**WORK ORDER:** In the entries below, find the line with "A level Sociology (AQA)" and the line with "Mostly C- Our Functionalist"; reproduce those two lines and all lines between them exactly, without pictures.

══════

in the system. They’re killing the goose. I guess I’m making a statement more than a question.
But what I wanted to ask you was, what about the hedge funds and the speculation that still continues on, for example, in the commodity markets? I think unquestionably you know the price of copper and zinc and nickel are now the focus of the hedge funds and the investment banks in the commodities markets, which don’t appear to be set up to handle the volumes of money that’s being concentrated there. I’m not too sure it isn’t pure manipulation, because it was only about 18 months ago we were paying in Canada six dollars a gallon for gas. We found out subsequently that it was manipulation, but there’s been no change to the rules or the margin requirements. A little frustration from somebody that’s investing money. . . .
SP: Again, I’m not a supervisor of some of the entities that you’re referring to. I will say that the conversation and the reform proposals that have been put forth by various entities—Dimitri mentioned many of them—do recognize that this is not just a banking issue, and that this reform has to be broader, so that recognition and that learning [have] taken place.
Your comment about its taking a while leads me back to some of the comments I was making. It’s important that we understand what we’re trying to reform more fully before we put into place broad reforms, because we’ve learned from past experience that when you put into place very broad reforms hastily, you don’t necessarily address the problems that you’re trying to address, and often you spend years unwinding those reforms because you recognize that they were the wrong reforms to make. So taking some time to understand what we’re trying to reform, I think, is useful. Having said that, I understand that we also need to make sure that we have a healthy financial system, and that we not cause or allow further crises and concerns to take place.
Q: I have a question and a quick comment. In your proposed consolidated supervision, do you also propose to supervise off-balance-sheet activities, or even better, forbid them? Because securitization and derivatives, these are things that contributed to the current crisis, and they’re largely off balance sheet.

══════

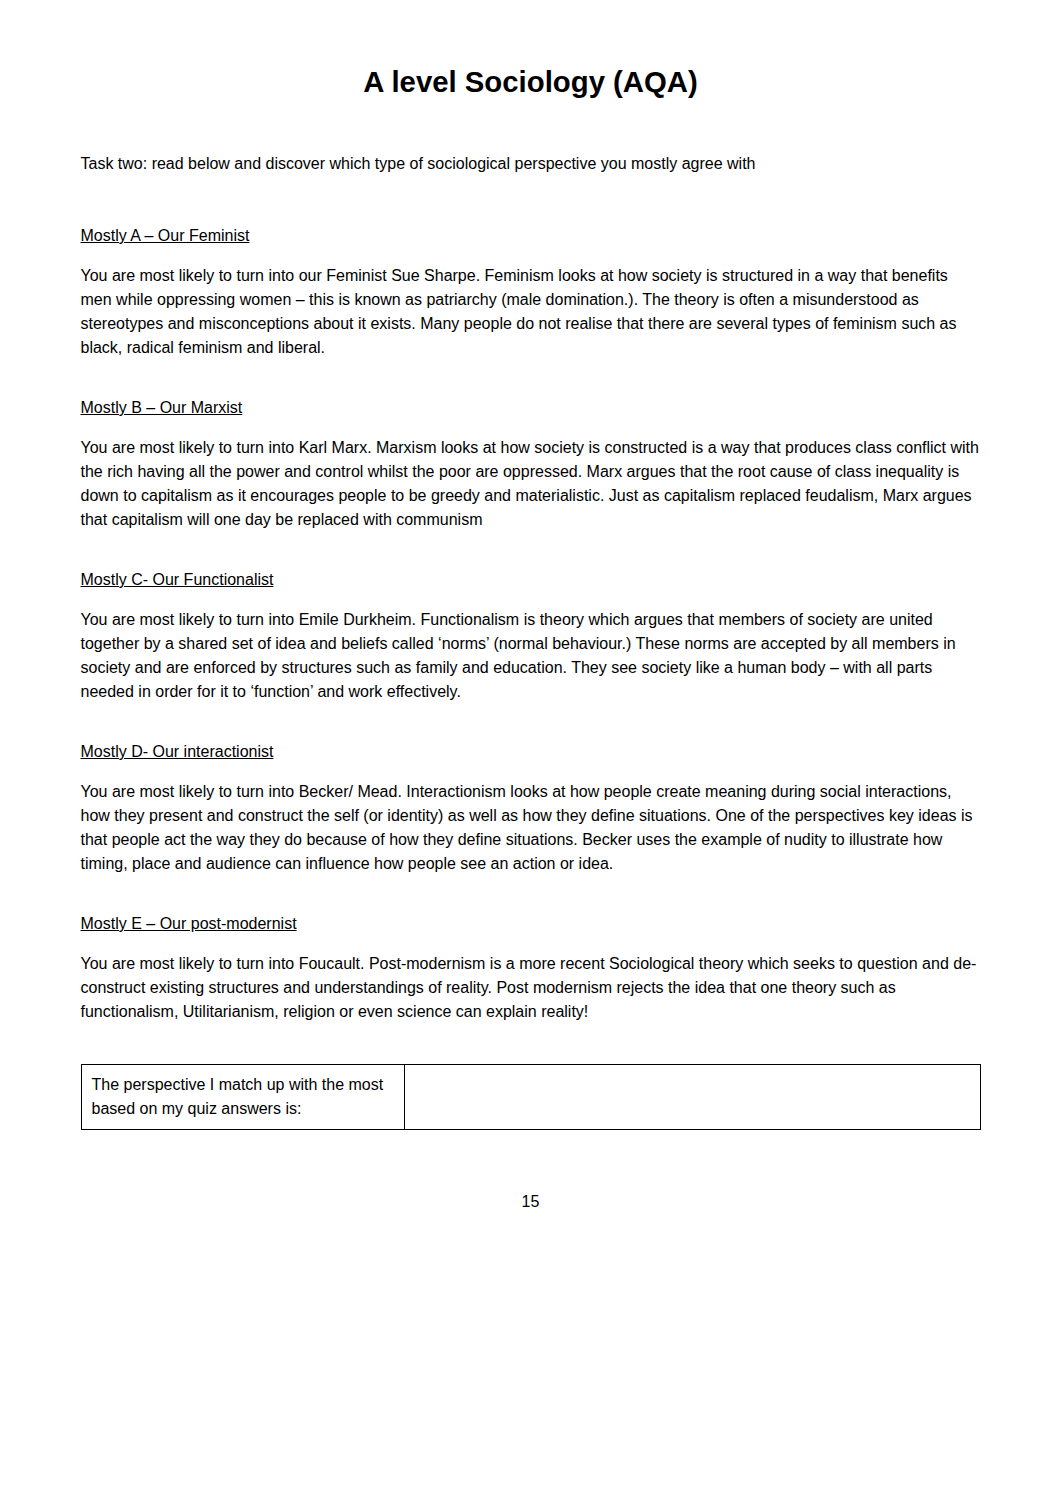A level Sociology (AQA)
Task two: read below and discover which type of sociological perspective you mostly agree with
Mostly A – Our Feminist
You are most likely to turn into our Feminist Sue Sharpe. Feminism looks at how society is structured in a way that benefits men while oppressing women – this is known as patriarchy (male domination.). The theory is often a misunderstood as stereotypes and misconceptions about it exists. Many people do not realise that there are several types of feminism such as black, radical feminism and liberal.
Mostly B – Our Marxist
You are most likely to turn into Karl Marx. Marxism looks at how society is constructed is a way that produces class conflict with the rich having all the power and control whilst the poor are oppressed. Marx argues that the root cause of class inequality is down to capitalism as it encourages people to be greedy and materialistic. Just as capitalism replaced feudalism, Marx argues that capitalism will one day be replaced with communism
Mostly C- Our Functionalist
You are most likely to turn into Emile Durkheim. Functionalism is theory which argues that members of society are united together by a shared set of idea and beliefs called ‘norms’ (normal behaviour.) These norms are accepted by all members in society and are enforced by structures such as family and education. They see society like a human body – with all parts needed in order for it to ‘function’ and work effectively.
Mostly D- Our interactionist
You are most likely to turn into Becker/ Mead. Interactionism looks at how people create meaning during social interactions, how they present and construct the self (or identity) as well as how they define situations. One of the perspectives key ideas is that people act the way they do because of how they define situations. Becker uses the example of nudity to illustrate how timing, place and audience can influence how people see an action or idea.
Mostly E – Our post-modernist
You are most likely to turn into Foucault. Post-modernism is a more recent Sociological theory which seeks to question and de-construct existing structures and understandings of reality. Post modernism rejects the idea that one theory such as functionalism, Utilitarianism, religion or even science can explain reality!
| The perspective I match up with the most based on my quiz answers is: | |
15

══════

**ANSWER SECTION:**
A level Sociology (AQA)
Task two: read below and discover which type of sociological perspective you mostly agree with
Mostly A – Our Feminist
You are most likely to turn into our Feminist Sue Sharpe. Feminism looks at how society is structured in a way that benefits men while oppressing women – this is known as patriarchy (male domination.). The theory is often a misunderstood as stereotypes and misconceptions about it exists. Many people do not realise that there are several types of feminism such as black, radical feminism and liberal.
Mostly B – Our Marxist
You are most likely to turn into Karl Marx. Marxism looks at how society is constructed is a way that produces class conflict with the rich having all the power and control whilst the poor are oppressed. Marx argues that the root cause of class inequality is down to capitalism as it encourages people to be greedy and materialistic. Just as capitalism replaced feudalism, Marx argues that capitalism will one day be replaced with communism
Mostly C- Our Functionalist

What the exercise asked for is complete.